— start Given data —

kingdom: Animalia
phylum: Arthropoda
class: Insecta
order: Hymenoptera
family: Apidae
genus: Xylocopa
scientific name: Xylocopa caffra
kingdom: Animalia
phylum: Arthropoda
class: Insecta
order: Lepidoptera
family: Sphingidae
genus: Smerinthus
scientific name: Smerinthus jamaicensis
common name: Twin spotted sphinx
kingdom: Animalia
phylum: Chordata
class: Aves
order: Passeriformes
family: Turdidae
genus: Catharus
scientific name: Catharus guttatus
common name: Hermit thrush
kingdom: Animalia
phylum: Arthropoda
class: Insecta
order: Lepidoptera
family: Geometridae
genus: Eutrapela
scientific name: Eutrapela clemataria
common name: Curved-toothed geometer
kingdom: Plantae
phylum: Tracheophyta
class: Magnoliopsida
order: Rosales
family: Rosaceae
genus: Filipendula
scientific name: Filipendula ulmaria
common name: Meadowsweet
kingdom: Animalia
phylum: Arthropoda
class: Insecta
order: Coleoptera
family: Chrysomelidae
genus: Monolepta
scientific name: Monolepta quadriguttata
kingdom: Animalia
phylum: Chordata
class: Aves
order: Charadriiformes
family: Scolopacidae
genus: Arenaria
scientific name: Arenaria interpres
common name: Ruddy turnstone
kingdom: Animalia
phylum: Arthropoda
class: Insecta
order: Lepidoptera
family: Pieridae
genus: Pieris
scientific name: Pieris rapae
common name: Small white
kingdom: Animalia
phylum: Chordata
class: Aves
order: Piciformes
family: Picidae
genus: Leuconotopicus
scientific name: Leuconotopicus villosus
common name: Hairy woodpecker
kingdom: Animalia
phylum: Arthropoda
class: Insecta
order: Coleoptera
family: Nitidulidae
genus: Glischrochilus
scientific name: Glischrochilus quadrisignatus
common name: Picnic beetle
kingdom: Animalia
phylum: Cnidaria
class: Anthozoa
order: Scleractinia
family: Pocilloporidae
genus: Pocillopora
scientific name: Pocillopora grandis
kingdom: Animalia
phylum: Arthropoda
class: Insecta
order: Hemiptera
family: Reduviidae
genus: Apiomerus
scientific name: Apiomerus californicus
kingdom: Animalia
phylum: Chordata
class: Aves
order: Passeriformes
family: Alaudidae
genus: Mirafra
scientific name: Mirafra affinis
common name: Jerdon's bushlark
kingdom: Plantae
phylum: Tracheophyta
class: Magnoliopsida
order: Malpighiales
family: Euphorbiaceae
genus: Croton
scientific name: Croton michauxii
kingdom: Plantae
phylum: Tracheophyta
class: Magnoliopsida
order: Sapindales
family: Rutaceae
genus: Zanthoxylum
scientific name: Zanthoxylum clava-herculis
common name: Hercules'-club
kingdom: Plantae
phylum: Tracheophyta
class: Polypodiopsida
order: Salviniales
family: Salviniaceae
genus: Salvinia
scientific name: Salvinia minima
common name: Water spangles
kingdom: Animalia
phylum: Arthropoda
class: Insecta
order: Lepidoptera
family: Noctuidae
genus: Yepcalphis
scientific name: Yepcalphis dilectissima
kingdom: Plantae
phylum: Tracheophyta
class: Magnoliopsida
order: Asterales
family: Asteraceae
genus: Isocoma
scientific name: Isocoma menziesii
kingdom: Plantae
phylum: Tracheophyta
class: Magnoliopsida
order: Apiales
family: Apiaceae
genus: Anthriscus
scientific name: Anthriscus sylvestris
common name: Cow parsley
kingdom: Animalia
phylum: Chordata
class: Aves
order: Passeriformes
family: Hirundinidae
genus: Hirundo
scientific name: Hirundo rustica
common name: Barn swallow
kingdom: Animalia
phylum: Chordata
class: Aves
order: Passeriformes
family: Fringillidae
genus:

— end Given data —

> [The request]: Can you rewrite all of the records above with "common name" replaced by "vernacular name" wherever it occurs, keeping everything else unchanged?

> [Result of the exercise]:
kingdom: Animalia
phylum: Arthropoda
class: Insecta
order: Hymenoptera
family: Apidae
genus: Xylocopa
scientific name: Xylocopa caffra
kingdom: Animalia
phylum: Arthropoda
class: Insecta
order: Lepidoptera
family: Sphingidae
genus: Smerinthus
scientific name: Smerinthus jamaicensis
vernacular name: Twin spotted sphinx
kingdom: Animalia
phylum: Chordata
class: Aves
order: Passeriformes
family: Turdidae
genus: Catharus
scientific name: Catharus guttatus
vernacular name: Hermit thrush
kingdom: Animalia
phylum: Arthropoda
class: Insecta
order: Lepidoptera
family: Geometridae
genus: Eutrapela
scientific name: Eutrapela clemataria
vernacular name: Curved-toothed geometer
kingdom: Plantae
phylum: Tracheophyta
class: Magnoliopsida
order: Rosales
family: Rosaceae
genus: Filipendula
scientific name: Filipendula ulmaria
vernacular name: Meadowsweet
kingdom: Animalia
phylum: Arthropoda
class: Insecta
order: Coleoptera
family: Chrysomelidae
genus: Monolepta
scientific name: Monolepta quadriguttata
kingdom: Animalia
phylum: Chordata
class: Aves
order: Charadriiformes
family: Scolopacidae
genus: Arenaria
scientific name: Arenaria interpres
vernacular name: Ruddy turnstone
kingdom: Animalia
phylum: Arthropoda
class: Insecta
order: Lepidoptera
family: Pieridae
genus: Pieris
scientific name: Pieris rapae
vernacular name: Small white
kingdom: Animalia
phylum: Chordata
class: Aves
order: Piciformes
family: Picidae
genus: Leuconotopicus
scientific name: Leuconotopicus villosus
vernacular name: Hairy woodpecker
kingdom: Animalia
phylum: Arthropoda
class: Insecta
order: Coleoptera
family: Nitidulidae
genus: Glischrochilus
scientific name: Glischrochilus quadrisignatus
vernacular name: Picnic beetle
kingdom: Animalia
phylum: Cnidaria
class: Anthozoa
order: Scleractinia
family: Pocilloporidae
genus: Pocillopora
scientific name: Pocillopora grandis
kingdom: Animalia
phylum: Arthropoda
class: Insecta
order: Hemiptera
family: Reduviidae
genus: Apiomerus
scientific name: Apiomerus californicus
kingdom: Animalia
phylum: Chordata
class: Aves
order: Passeriformes
family: Alaudidae
genus: Mirafra
scientific name: Mirafra affinis
vernacular name: Jerdon's bushlark
kingdom: Plantae
phylum: Tracheophyta
class: Magnoliopsida
order: Malpighiales
family: Euphorbiaceae
genus: Croton
scientific name: Croton michauxii
kingdom: Plantae
phylum: Tracheophyta
class: Magnoliopsida
order: Sapindales
family: Rutaceae
genus: Zanthoxylum
scientific name: Zanthoxylum clava-herculis
vernacular name: Hercules'-club
kingdom: Plantae
phylum: Tracheophyta
class: Polypodiopsida
order: Salviniales
family: Salviniaceae
genus: Salvinia
scientific name: Salvinia minima
vernacular name: Water spangles
kingdom: Animalia
phylum: Arthropoda
class: Insecta
order: Lepidoptera
family: Noctuidae
genus: Yepcalphis
scientific name: Yepcalphis dilectissima
kingdom: Plantae
phylum: Tracheophyta
class: Magnoliopsida
order: Asterales
family: Asteraceae
genus: Isocoma
scientific name: Isocoma menziesii
kingdom: Plantae
phylum: Tracheophyta
class: Magnoliopsida
order: Apiales
family: Apiaceae
genus: Anthriscus
scientific name: Anthriscus sylvestris
vernacular name: Cow parsley
kingdom: Animalia
phylum: Chordata
class: Aves
order: Passeriformes
family: Hirundinidae
genus: Hirundo
scientific name: Hirundo rustica
vernacular name: Barn swallow
kingdom: Animalia
phylum: Chordata
class: Aves
order: Passeriformes
family: Fringillidae
genus:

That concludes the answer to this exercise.